Nous nous arrêtons devant une case géante tirée de «Tintin au Tibet». Paysage blanc, et la carcasse de l’avion crashé.

Chez Hergé, lorsqu’on agrandit les cases, c’est encore plus beau. Il y a un équilibre du dessin qui est proche de la peinture. Une justesse totale de l’atmosphère. En une case, on a tout. Il n’y a pas de raison que ce type de dessin puisse se démoder: c’est complètement atemporel.

La promenade continue. Cap sur le 1er «Japan Manga Festival Geneva», organisé en marge du Salon du Livre, qui propose sur trois jours une vaste librairie, des gadgets, mais aussi des projections et des animations.

swissinfo: Le manga, successeur de la BD européenne ou univers parallèle?

D.K.: Ce sont deux univers différents. Les amateurs de manga ne lisent pas tellement de BD européenne, semble-t-il.

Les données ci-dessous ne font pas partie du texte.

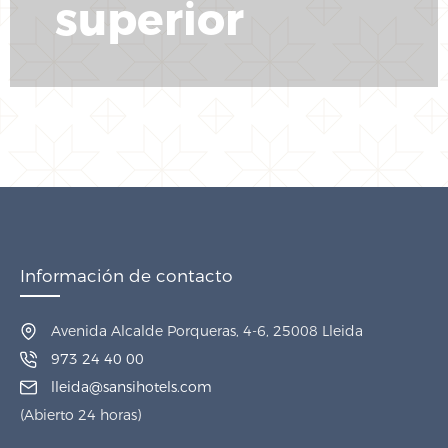
superior
Información de contacto
Avenida Alcalde Porqueras, 4-6, 25008 Lleida
973 24 40 00
lleida@sansihotels.com
(Abierto 24 horas)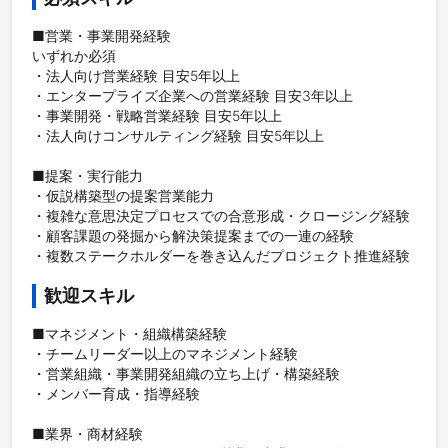
■営業・事業開発経験

いずれか必須

・法人向け営業経験 目安5年以上

・エンタープライズ企業への営業経験 目安3年以上

・事業開発・戦略営業経験 目安5年以上

・法人向けコンサルティング経験 目安5年以上

■提案・実行能力

・仮説構築型の提案営業能力

・複雑な意思決定プロセスでの合意形成・クロージング経験

・顧客課題の発掘から解決策提案までの一連の経験

・複数ステークホルダーを巻き込んだプロジェクト推進経験
歓迎スキル
■マネジメント・組織構築経験

・チームリーダー以上のマネジメント経験

・営業組織・事業開発組織の立ち上げ・構築経験

・メンバー育成・指導経験

■業界・商材経験
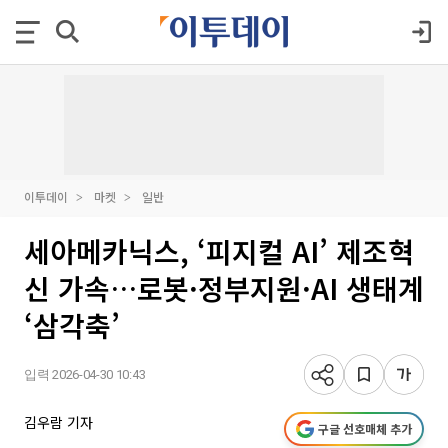
이투데이
마켓
일반
세아메카닉스, ‘피지컬 AI’ 제조혁
신 가속…로봇·정부지원·AI 생태계
‘삼각축’
입력 2026-04-30 10:43
김우람 기자
구글 선호매체 추가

Certains éditeurs tentent de faire le lien, mais cela reste des mondes assez distincts. Et le manga n’est plus un phénomène, c’est un genre installé, maintenant.

Personnellement, je n’accroche pas tellement, graphiquement surtout. Je disais que Hergé est indémodable, mais ce qui pourrait peut-être lui nuire, c’est qu’on s’aperçoit que les pages ont de moins en moins de cases, pour une question de confort de lecture. On en arrive à des planches qui ont 6-7 cases, ce qui implique des récits sur plusieurs centaines de pages.

swissinfo: Ou alors une autre relation entre le récit et son découpage…

D.K.: C’est aussi possible. Dargaud a publié récemment «Là où vont nos pères», un album de Shaun Tan, un dessinateur qui travaille aussi pour les Studios Pixar. Une BD sans texte, d’où un certain lien avec le manga. Mais graphiquement, c’est très différent. Si je devais recommander un livre, ce serait celui-là. Pour moi, c’est vraiment un chef d’œuvre absolu.

Interview swissinfo, Bernard Léchot à Genève

Le Salon international du livre et de la presse de Genève se tient jusqu’au 6 mai à Palexpo.

En marge de celui-ci se tiennent plusieurs autres événements: Salon africain, Europ’Art, Salon de l’étudiant, Japan Manga Festival.

– Daniel Koller né en 1963, à Genève. Il est autodidacte dans le domaine du dessin.

– Première publication dans le magazine «A Suivre» vers l’âge de vingt ans, sous le pseudonyme de Bader K. Puis, toujours dans «A Suivre», plusieurs publications sous son nom.

– En 2000, il publie «Honduras» (Les Tribulations de Luc Lafontaine) chez Casterman.

– En 2003 sort «La délégation terrienne», le 1er tome de «Mayam» suivi par «Les larmes du désert» en 2004 et «Les ruines de Dieu» en 2006, une série dont le scénario est signé Desberg.

– Mai 2007: Publication du tome 4, «June l’infiniment bon», début d’un nouveau cycle.

– Daniel Koller travaille actuellement sur un projet de série collective (plusieurs dessinateurs) sur un scénario de Desberg. Changement de registre: il s’agira d’un polar.